Ingest Epic

User Journey

The Ingest bounded context enables the ingestion, parsing, validation, and indexing of SEA-DSL policy files for runtime governance enforcement. It processes .sea files through a multi-stage pipeline: parsing to AST via tree-sitter-sea grammar, RDF triple generation for semantic storage in Oxigraph, and vector embedding generation via EmbeddingGemma for similarity search in pgvector.
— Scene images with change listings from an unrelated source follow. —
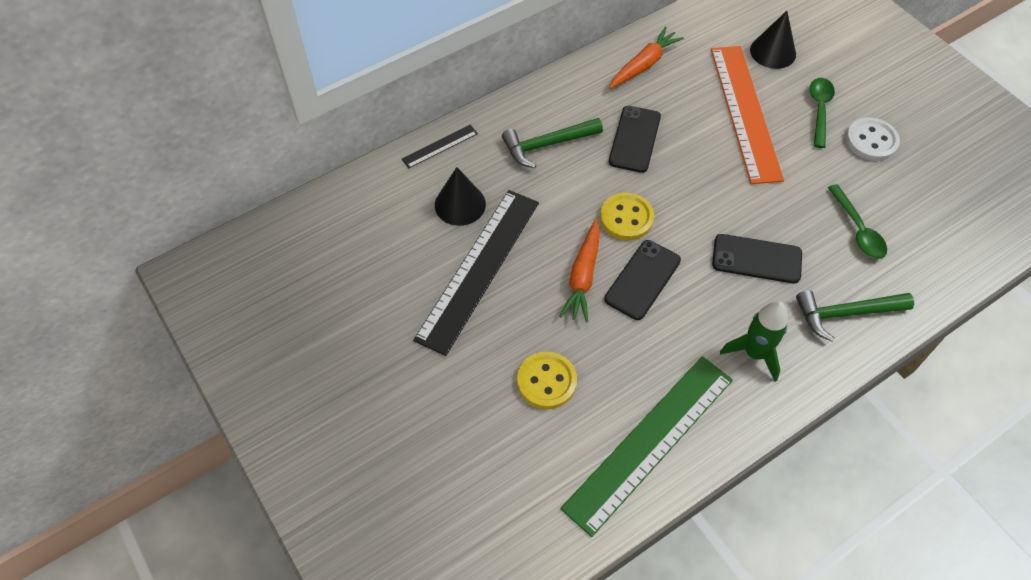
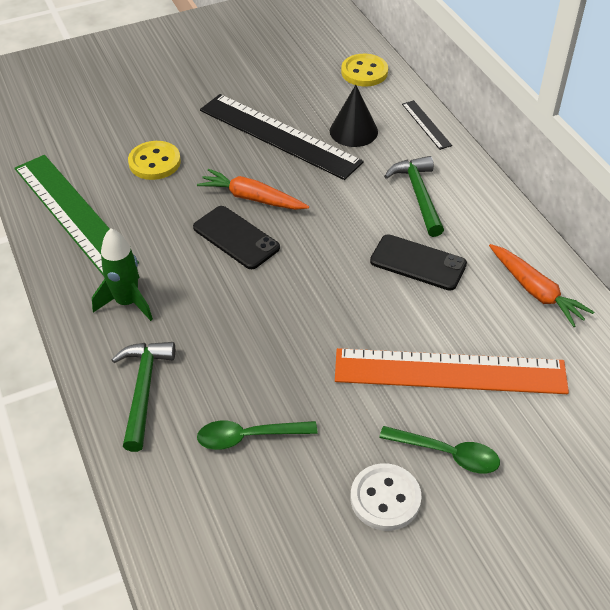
camera: 100 degrees right, 10 degrees down
(626, 218) = (312, 238): yellow button -> yellow button (364, 72)
(756, 259) = (234, 330): black phone -> none
(773, 52) = (559, 430): black cone -> none

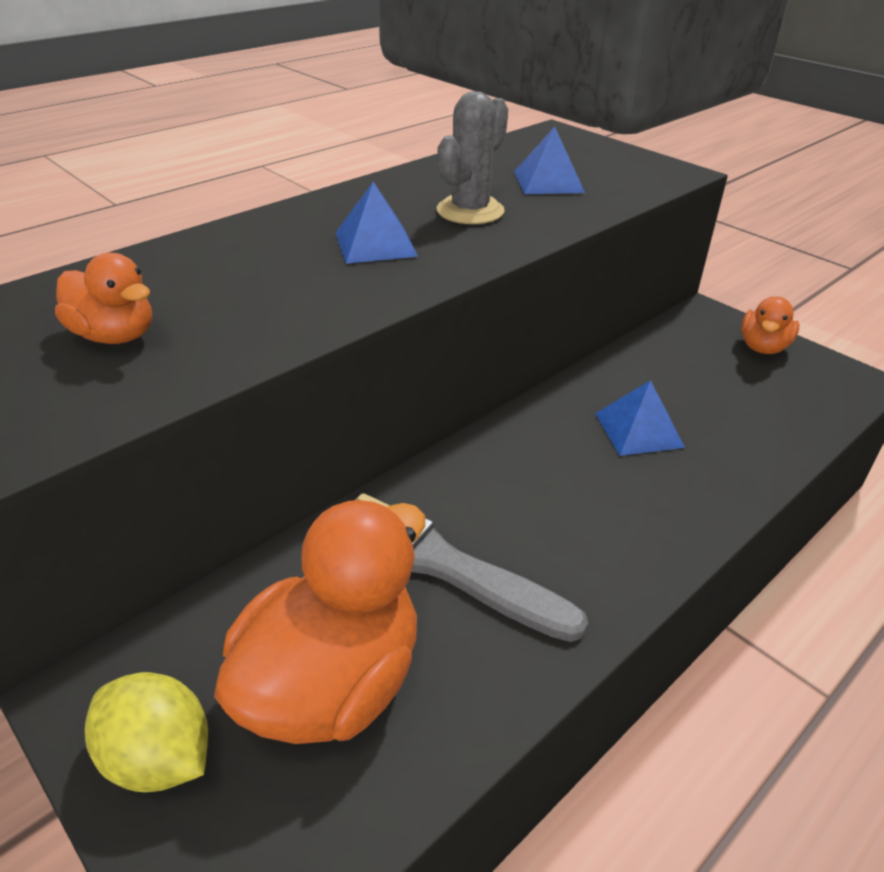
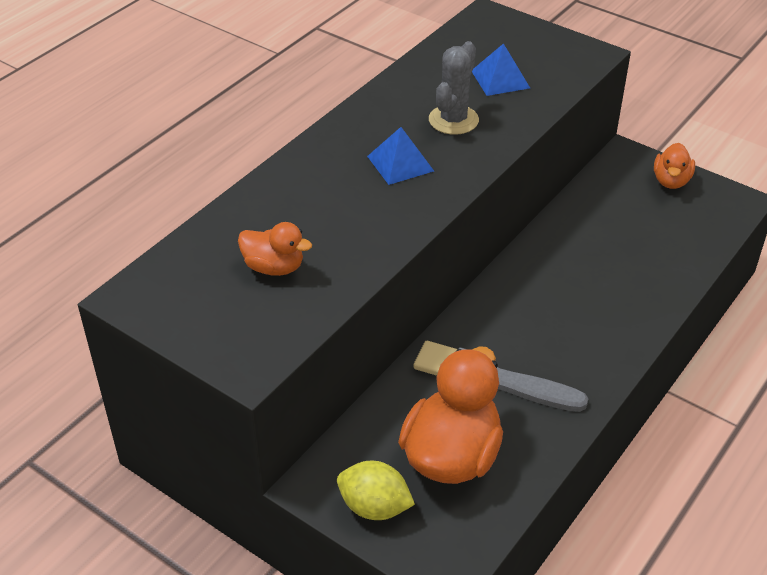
camera: 10 degrees left, 5 degrees up
(638, 430) = (593, 265): blue pyramid -> none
Jobs to be Done & EARS Requirements

Job: Ingest SEA-DSL Policy File

User Story: As a policy author, I want to ingest a SEA-DSL policy file into the system, so that the policy can be queried, enforced, and governed during runtime.

EARS Requirement:

While the system is operational, when a PolicyFile is provided via IngestPolicy command, the ingest context shall:
1. Parse SEA-DSL File (AC-001.1):
  - Use tree-sitter-sea grammar to parse the .sea file
  - Produce valid AST JSON representation with syntax node hierarchy
  - Return clear parse error with line/column information if invalid (AC-001.7)
2. Generate RDF Triples (AC-001.2):
  - Process AST JSON through triple generator
  - Produce RDF triples in N-Triples format representing policy semantics
  - Ensure deterministic parsing: same input produces same AST (NFR-001.1)
3. Store Triples in Oxigraph (AC-001.3):
  - Write RDF triples to Oxigraph RDF triple store
  - Ensure triples are queryable via SPARQL interface
  - Participate in saga coordination for cross-store consistency (NFR-001.3)
4. Generate Embeddings (AC-001.4):
  - Extract policy text content from AST
  - Process through EmbeddingGemma model (llama.cpp)
  - Produce 384-dimensional vector representation
  - Ensure local-first processing with no external API dependencies (NFR-001.2)
5. Store Embeddings in pgvector (AC-001.5):
  - Write embedding vector to PostgreSQL with pgvector extension
  - Enable searchable via cosine similarity operations
  - Complete saga step with compensating action on failure (NFR-001.3)
6. Handle Idempotent Re-Ingestion (AC-001.6):
  - Check for existing PolicyDocument matching content hash
  - Confirm hash match with byte-for-byte content equality to detect collisions
  - If content matches but metadata differs, append filename to filenames[]/aliases
  - Update ingestion_timestamp and source metadata; preserve original document_id and canonical_filename
  - Apply versioning policy: maintain version_number + changelog on re-ingestion
7. Emit Observability Signals (NFR-001.4):
  - Emit structured logs with ingestion status
  - Create OpenTelemetry trace with spans for each pipeline stage
  - Record metrics: parse success rate, ingestion latency, storage write success

Error Handling Strategy

Retries: transient failures retry up to 3 attempts with exponential backoff (base 250ms, max 5s).
Retriable failures: network timeouts, connection resets, temporary DB/HTTP 5xx.
Terminal failures: schema validation errors, invalid DSL, or repeated hash mismatch.
Compensation: if Oxigraph writes succeed but pgvector write fails, delete/rollback Oxigraph triples or mark the ingestion as failed and schedule cleanup.
Circuit breaker: trip on repeated store failures; fail fast with retry-after.
Observability failures must not block ingestion success (best-effort logs/metrics with warnings).
Client error response: structured error with code, message, stage, retryable flag, and policy IDs.
AC-001.8: Partial failures are recovered via retry/compensation with testable outcomes per stage.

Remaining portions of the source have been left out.